Data items

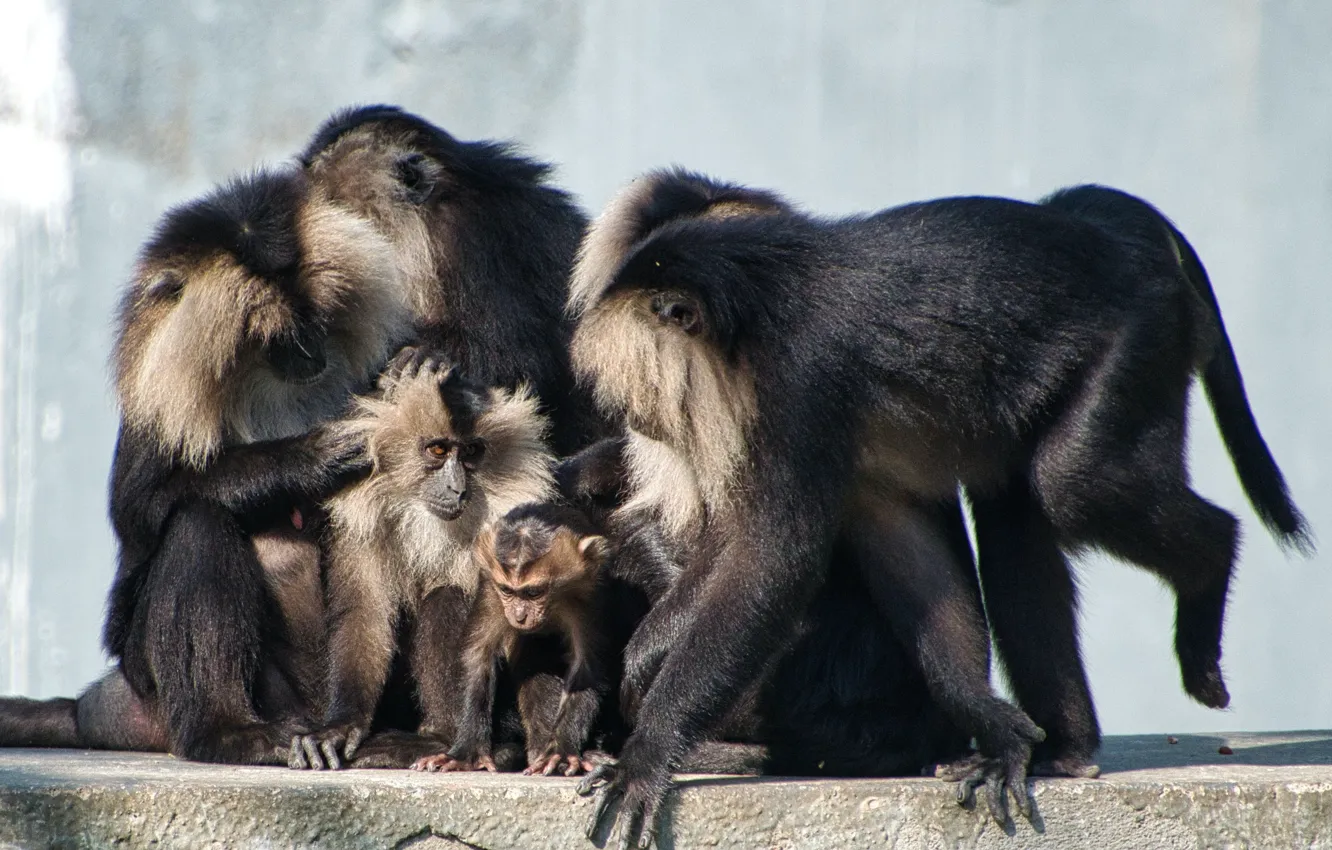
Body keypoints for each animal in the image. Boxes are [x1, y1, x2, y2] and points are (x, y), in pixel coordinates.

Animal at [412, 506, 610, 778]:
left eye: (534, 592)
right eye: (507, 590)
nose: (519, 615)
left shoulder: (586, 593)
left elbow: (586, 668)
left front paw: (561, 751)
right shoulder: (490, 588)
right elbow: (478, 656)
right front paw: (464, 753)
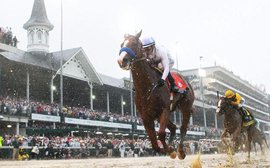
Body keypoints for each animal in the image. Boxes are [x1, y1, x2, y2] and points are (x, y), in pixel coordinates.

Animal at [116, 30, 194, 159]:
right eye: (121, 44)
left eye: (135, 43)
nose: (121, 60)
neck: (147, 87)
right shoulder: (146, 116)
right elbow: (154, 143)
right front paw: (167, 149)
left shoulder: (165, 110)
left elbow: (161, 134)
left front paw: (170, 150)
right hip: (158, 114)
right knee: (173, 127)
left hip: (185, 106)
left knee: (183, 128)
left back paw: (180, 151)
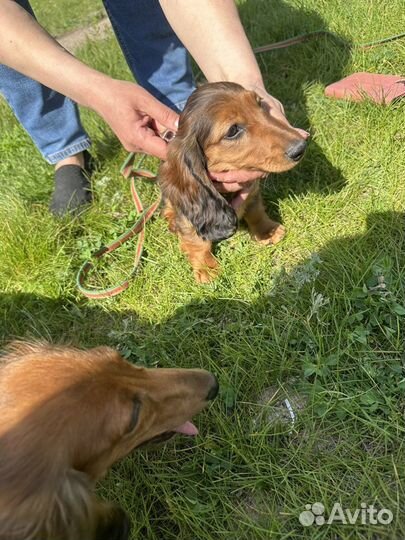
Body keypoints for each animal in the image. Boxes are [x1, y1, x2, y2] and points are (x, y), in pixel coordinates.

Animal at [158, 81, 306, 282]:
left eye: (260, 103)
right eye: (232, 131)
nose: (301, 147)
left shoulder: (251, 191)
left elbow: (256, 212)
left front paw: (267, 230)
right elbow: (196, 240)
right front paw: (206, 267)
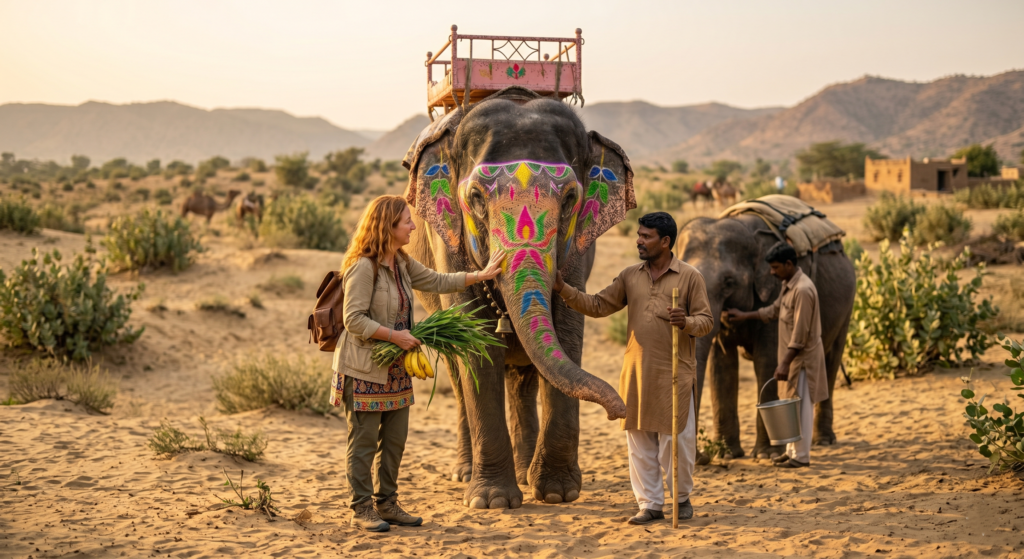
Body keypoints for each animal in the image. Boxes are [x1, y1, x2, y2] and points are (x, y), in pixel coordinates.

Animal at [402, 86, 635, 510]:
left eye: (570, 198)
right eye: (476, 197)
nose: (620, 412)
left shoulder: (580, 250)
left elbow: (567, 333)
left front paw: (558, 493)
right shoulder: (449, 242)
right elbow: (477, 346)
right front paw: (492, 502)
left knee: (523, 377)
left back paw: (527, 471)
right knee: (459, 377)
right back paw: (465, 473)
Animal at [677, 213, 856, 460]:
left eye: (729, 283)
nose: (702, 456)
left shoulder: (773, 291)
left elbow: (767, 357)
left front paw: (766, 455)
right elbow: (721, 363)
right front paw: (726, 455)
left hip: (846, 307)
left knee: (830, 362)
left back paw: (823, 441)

--

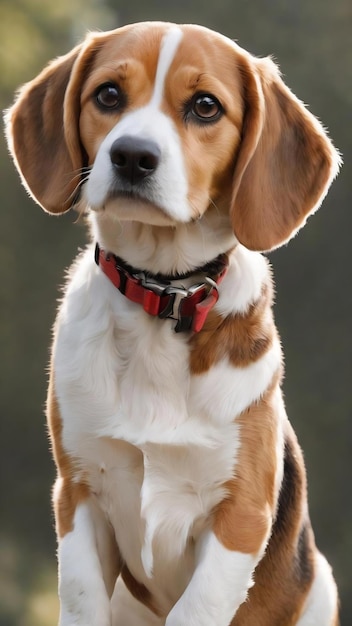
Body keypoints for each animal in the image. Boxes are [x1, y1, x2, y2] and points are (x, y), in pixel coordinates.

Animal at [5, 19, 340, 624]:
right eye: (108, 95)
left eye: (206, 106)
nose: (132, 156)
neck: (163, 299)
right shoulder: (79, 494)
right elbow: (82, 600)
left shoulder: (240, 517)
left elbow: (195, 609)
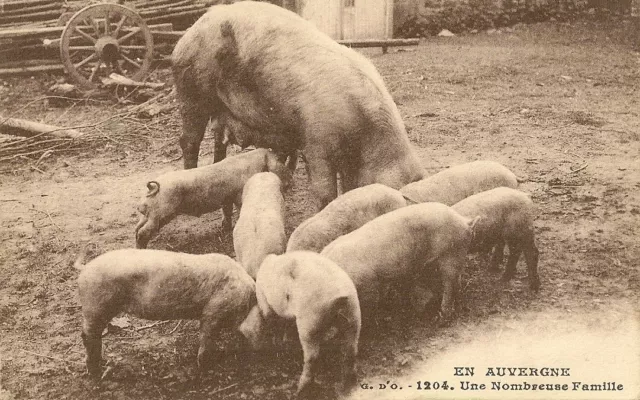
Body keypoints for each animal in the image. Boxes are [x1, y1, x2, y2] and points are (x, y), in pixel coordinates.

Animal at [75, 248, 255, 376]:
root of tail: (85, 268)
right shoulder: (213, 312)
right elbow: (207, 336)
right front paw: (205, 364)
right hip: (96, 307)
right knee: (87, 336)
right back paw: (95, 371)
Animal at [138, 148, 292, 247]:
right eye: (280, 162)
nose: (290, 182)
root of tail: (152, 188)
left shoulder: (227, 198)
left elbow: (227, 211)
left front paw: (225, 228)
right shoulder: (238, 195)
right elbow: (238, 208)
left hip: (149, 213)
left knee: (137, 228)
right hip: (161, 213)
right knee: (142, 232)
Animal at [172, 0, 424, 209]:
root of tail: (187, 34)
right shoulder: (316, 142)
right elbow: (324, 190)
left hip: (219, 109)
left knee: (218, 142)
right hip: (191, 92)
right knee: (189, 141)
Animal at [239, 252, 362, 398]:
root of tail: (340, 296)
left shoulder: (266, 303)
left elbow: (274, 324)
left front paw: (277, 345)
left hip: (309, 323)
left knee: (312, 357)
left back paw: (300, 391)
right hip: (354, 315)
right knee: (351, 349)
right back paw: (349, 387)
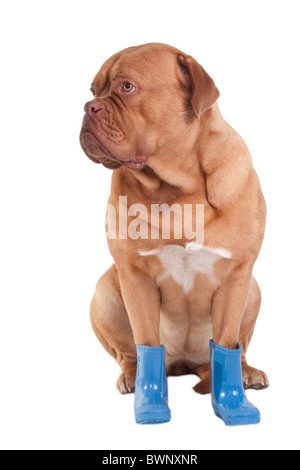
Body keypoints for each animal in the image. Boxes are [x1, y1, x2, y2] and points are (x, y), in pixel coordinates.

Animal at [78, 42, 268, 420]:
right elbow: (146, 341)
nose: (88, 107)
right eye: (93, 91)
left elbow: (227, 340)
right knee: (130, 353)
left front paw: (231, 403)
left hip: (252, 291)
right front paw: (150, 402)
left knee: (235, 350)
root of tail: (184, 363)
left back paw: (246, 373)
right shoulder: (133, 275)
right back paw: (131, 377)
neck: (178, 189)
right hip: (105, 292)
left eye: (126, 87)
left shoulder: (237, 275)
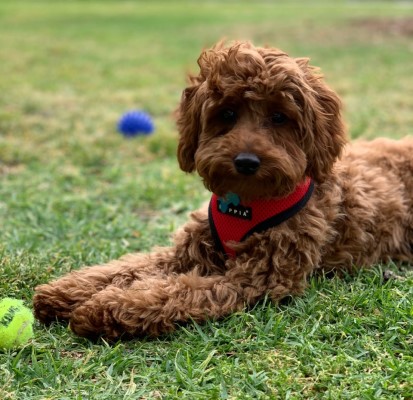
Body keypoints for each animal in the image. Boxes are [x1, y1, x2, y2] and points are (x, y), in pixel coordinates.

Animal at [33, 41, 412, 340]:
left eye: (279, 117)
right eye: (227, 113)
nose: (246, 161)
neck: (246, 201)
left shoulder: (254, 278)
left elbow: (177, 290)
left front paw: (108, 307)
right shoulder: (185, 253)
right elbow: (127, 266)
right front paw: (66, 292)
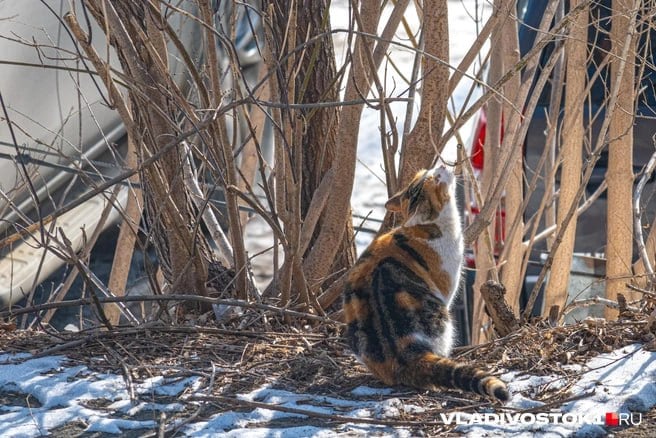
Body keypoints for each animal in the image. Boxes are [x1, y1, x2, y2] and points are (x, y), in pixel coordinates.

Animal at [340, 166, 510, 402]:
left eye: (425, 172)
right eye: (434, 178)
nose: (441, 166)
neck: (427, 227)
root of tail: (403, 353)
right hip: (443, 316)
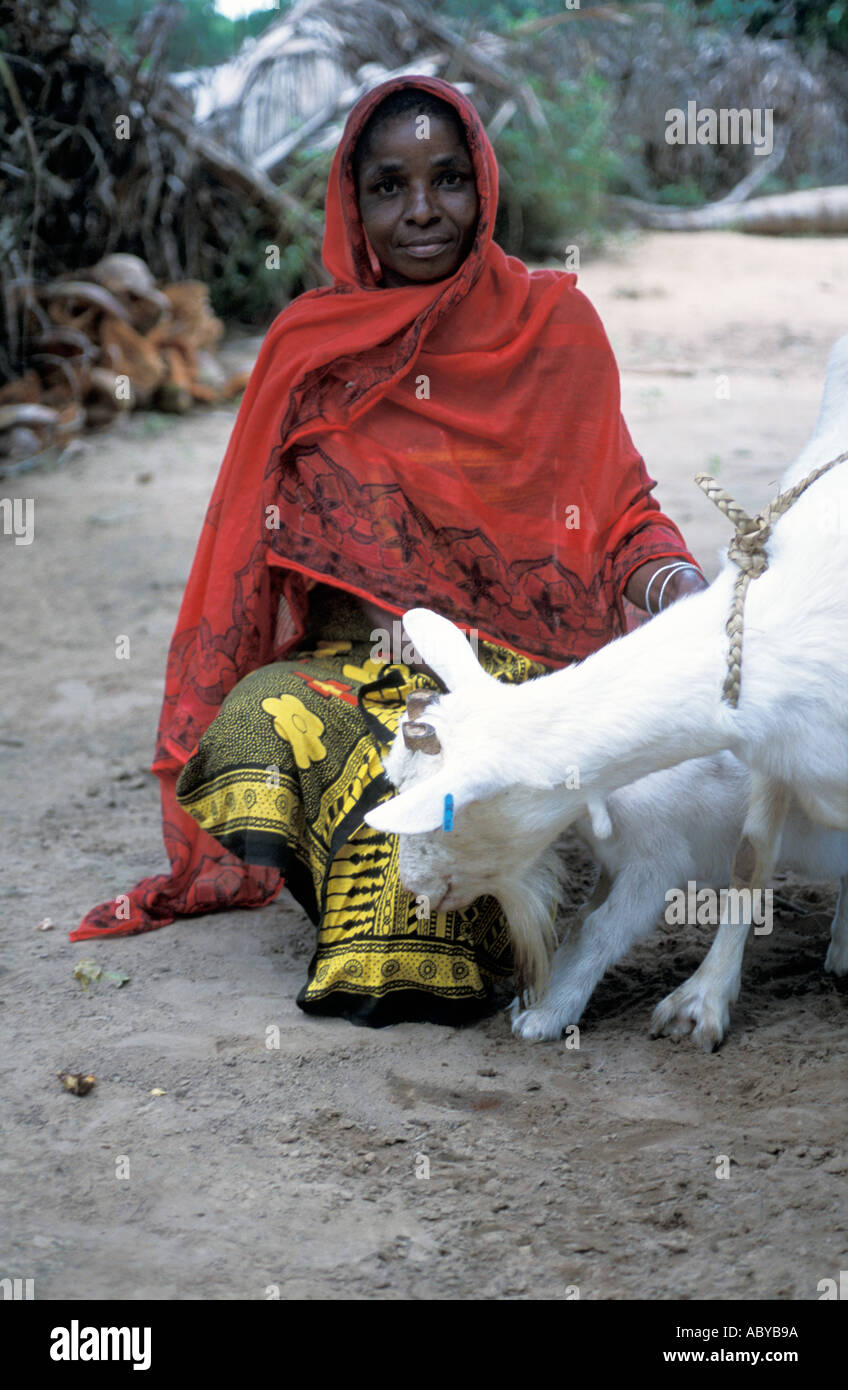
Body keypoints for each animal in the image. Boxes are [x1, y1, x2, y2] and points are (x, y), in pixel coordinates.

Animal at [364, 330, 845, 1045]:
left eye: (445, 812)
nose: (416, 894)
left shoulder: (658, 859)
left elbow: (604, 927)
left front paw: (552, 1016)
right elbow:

...

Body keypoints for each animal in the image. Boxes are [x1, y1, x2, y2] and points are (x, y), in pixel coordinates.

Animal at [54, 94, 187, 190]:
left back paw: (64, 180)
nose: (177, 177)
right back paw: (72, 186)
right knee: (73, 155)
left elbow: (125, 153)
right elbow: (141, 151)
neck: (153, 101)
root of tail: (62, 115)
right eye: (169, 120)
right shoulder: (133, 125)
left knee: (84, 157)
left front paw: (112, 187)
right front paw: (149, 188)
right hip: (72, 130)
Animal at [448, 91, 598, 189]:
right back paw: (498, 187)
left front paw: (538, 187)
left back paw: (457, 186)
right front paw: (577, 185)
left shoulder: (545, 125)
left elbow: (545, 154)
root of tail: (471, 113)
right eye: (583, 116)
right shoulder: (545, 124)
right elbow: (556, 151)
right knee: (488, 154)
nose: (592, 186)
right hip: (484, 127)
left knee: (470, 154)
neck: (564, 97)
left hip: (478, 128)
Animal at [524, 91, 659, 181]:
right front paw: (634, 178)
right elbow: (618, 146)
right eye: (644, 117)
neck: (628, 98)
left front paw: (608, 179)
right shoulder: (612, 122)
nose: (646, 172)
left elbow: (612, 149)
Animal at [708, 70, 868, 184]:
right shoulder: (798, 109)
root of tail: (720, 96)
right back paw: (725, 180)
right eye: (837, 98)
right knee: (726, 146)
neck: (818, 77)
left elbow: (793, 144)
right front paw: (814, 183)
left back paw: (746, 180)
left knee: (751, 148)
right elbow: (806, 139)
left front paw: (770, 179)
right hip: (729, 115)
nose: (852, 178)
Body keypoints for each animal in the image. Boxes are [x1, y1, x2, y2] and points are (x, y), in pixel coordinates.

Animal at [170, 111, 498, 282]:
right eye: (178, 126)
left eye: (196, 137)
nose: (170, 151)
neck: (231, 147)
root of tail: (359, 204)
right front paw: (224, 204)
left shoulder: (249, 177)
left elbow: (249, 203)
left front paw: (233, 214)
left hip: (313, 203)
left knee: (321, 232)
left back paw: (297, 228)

-- What you are asked to do --
Lines of the data above that include the string "tail" must each be copied.

-- Answer space --
root of tail: (85, 268)
root of tail: (152, 188)
root of tail: (187, 34)
root of tail: (340, 296)
root of tail: (184, 363)
root of tail: (403, 353)
root of tail: (62, 115)
root of tail: (471, 113)
root of tail: (720, 96)
root of tail: (359, 204)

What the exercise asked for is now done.